照れているのでしょうか? けれど、彼は苦虫を噛み潰したみたいな気難しいしかめっ面をし、訥々と一ノ谷先生の死についての話題を続けました。
「神宮寺さんは、一ノ谷先生の私生活もよく御存知だったとお見受けしますが、先生が貴女以外の誰かから恨みを買っていたり、面倒事を抱えているような様子はありませんでしたか。その、例えばやくざとか極左集団みたいな、反社会的な連中と付き合っていたとか」
「さあ、私の知る限り、そういうのはありませんでしたわ」
 あと少し手を伸ばせば、劇団黄色い家、看板女優神宮寺恭子の体を好きなようにして良い権利を手にするというのに、自ら身を引くような言動を取るなんて、とんだ朴念仁です。私は南條のような遊び人は大嫌いですが、寒川のように据え膳を無視する、誠実を通り過ぎ、気が利かなすぎるほどに初心な男にも苛つきます。はしたない言葉で言うなら、童貞臭さにうんざりするのです。
「左様ですか。では、看板男優の南條幹雄さんと一ノ谷先生の関係についてはいかがですか。仲が良かったのでしょうか。実は、劇場前にいた新聞記者に聞いたのですが、先生は亡くなった時、南條さんの服を着ていたらしいですね。二人は服の貸し借りをする程、親しかったのでしょうか。俺は友人が少ないので、男同士、どれくらい親しくなれば、洋服を交換するまで親密になるのか、よく分かりません」
 てっきり、慌ててご機嫌取りに出るかと思いきや、寒川はなおも一ノ谷先生の事件に拘り続けました。しかも、今度は耳にするのも忌々しい、遊び人の名まで出すのです。中々の男前で、身なりもしっかりしているのに、彼の周囲が野暮ったい空気で満たされている理由がはっきり分かりました。ご婦人方に好かれそうな恵まれた容姿も、この性格では台無しです。

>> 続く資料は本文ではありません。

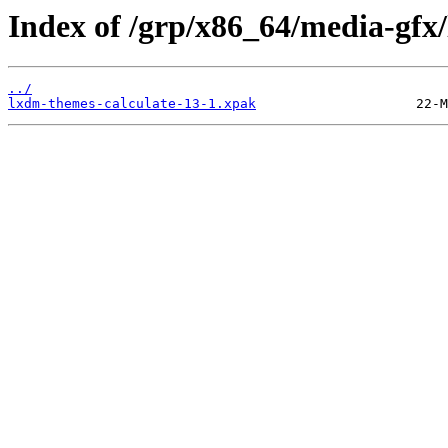
Index of /grp/x86_64/media-gfx
../
lxdm-themes-calculate-13-1.xpak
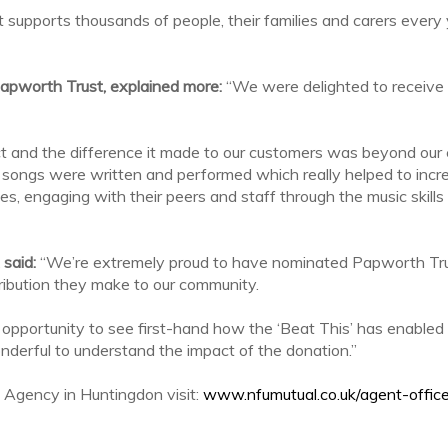
at supports thousands of people, their families and carers every
Papworth Trust, explained more:
“We were delighted to receive
t and the difference it made to our customers was beyond our 
, songs were written and performed which really helped to inc
es, engaging with their peers and staff through the music skil
 said:
“We’re extremely proud to have nominated Papworth Tru
tribution they make to our community.
opportunity to see first-hand how the ‘Beat This’ has enabled le
onderful to understand the impact of the donation.”
 Agency in Huntingdon visit:
www.nfumutual.co.uk/agent-offic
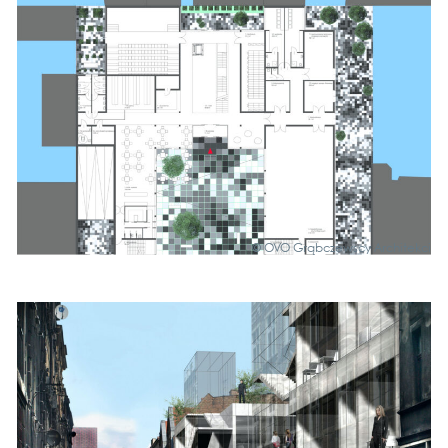
© OVO Grąb­c­zews­cy Archi­tek­ci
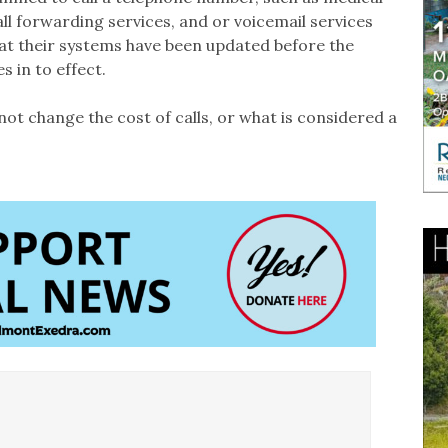
ll forwarding services, and or voicemail services
hat their systems have been updated before the
 in to effect.
not change the cost of calls, or what is considered a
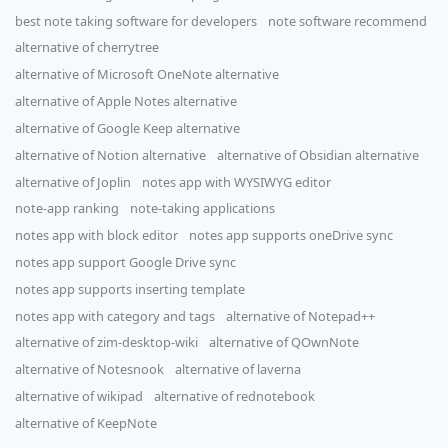
best note taking software for developers
note software recommend
alternative of cherrytree
alternative of Microsoft OneNote alternative
alternative of Apple Notes alternative
alternative of Google Keep alternative
alternative of Notion alternative
alternative of Obsidian alternative
alternative of Joplin
notes app with WYSIWYG editor
note-app ranking
note-taking applications
notes app with block editor
notes app supports oneDrive sync
notes app support Google Drive sync
notes app supports inserting template
notes app with category and tags
alternative of Notepad++
alternative of zim-desktop-wiki
alternative of QOwnNote
alternative of Notesnook
alternative of laverna
alternative of wikipad
alternative of rednotebook
alternative of KeepNote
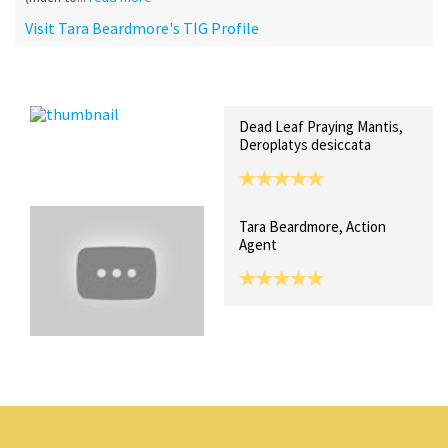
Visit Tara Beardmore's TIG Profile
Recent Posts
Collections (0)
Artwork
Dead Leaf Praying Mantis,
Deroplatys desiccata
Tara Beardmore, Action
Agent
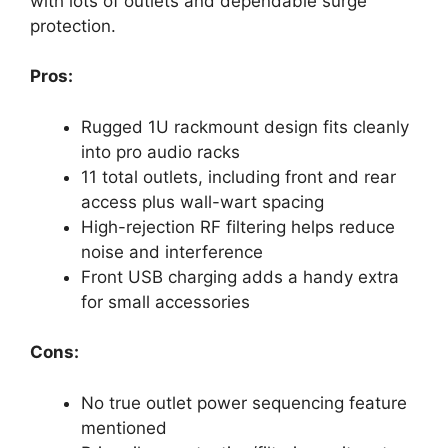
with lots of outlets and dependable surge
protection.
Pros:
Rugged 1U rackmount design fits cleanly
into pro audio racks
11 total outlets, including front and rear
access plus wall-wart spacing
High-rejection RF filtering helps reduce
noise and interference
Front USB charging adds a handy extra
for small accessories
Cons:
No true outlet power sequencing feature
mentioned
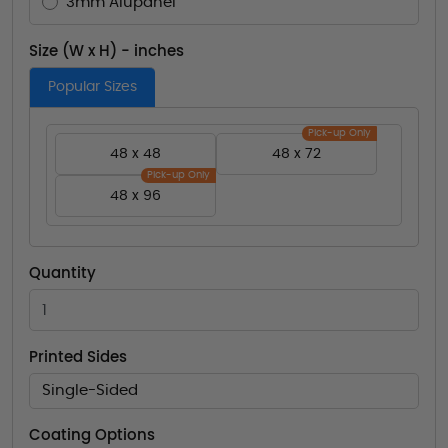
3mm Alupanel
Size (W x H) - inches
Popular Sizes
Pick-up Only
48 x 48
48 x 72
Pick-up Only
48 x 96
Quantity
Printed Sides
Single-Sided
Coating Options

「ねえ、もう気が滅入るし、こんな話やめません? 先生と南條さんが特別仲が良かったかどうかなんて、私は知りませんし、知っていても話す気分になれないわ。だって、先生が亡くなって、漸く一日経つくらいなのよ。気持ちの整理がつきません。先生には、酷い目にも遭わされたけど、あの方の存在は私の女優としての魂の一部でした。それが急に消えてしまった今、心にぽっかり穴があいてしまったような喪失感で倒れそうなの。ねえ、寒川さん。この穴、あなたが埋めてくださらない? 私のアパート、ここから近いの。タクシーを使ってもいいわ」
 私から、ここまで強引に殿方を誘惑するのは初めてでした。だって、少しばかり愛想良く微笑んでいるだけで、男は自然と寄ってくるものでしたもの。だけど、この童貞ときたら、女優神宮寺恭子のファンのくせに、いざ本人と二人きりでカウンターに並ぶと、何も自分からできやしないのです。正直不愉快でしたが、だからこそ、絶対にこの男に、好きだと言わせたい、と負けず嫌いな私は闘志を燃やしてしまったのです。
 けれども、彼はいよいよ眉間の皺を深くし、冷徹にさえ聞こえる口ぶりで言い放ちました。
「今はお辛いでしょうが、お気を確かに。心の穴とやらは、案外仕事が埋めてくれるものです。どうぞ、今まで以上に、演技を研鑽してください。より精錬されたあなたの演技を、ファンとして楽しみにしていますから。お帰りになるなら、お送りします。でも、家の前までです。それ以上は、辞退いたします」
「いいじゃない。今日くらい」
「良くありません。すみません、マスター。こちらのご婦人にお水を一杯。それから、タクシーを一台呼んでください」
 寒川は何のためらいもなく、私の誘いを無下にし、事務的に帰り支度を始めました。その態度は、用は済んだ、これ以上は関わりあいになりたくないと暗に言っているようで、私の自尊心は酷く傷つきました。でも、泣き叫んで駄々をこねたら、女が廃ります。悔しいですが、彼が女心を介さぬ馬鹿者だったと思い込み、留飲を下げるしかありませんでした。
「話を聞いて貰えてすっきりしたわ、ありがとう。お礼よ」
 家まで送って行くという寒川を振り切り、タクシーに乗り込む間際、背伸びをし、不意打ちで、彼の薄く血色の良くない唇に口づけをしました。
 そして、何事もなかったかの如く、車に乗り、発車させました。バックミラーで、呆然と通りに立ち尽くす青年の姿を視認し、私はゆったりとほくそ笑みました。最初のシナリオ通りにはなりませんでしたが、今のキッスで間違いなく寒川の記憶に私という存在の爪痕を残せたはずです。
 手の届かぬ高根の花の女優と二人きりで酒を飲みかわし、衝撃的な告白をされ、別れ際に、口づけをされたなんて、平凡なサラリーマンにとっては、一生忘れられない出来事となるでしょう。しかも、その女優は近いうちに、脚本家殺しの犯人として、稀代の妖婦として逮捕されます。彼は、今宵を現実として受け止められず、私の影を追い求め、残りの人生をふいにしてしまうかもしれない。
 とりとめもなく考えていると、段々、最初に思いついた展開よりも、こちらの方が良い気がしてきました。体は許さず、キッスだけで男を狂わせるなんて、却ってロマンティックです。
 私はお酒のせいもあり、上機嫌になり、知らず知らずのうちに鼻歌を歌っていました。藤山一郎先生の『東京ラプソディ』です。池袋は出てきませんが、モダンで艶っぽいのに、どこか切なげなメロディは私のお気に入りです。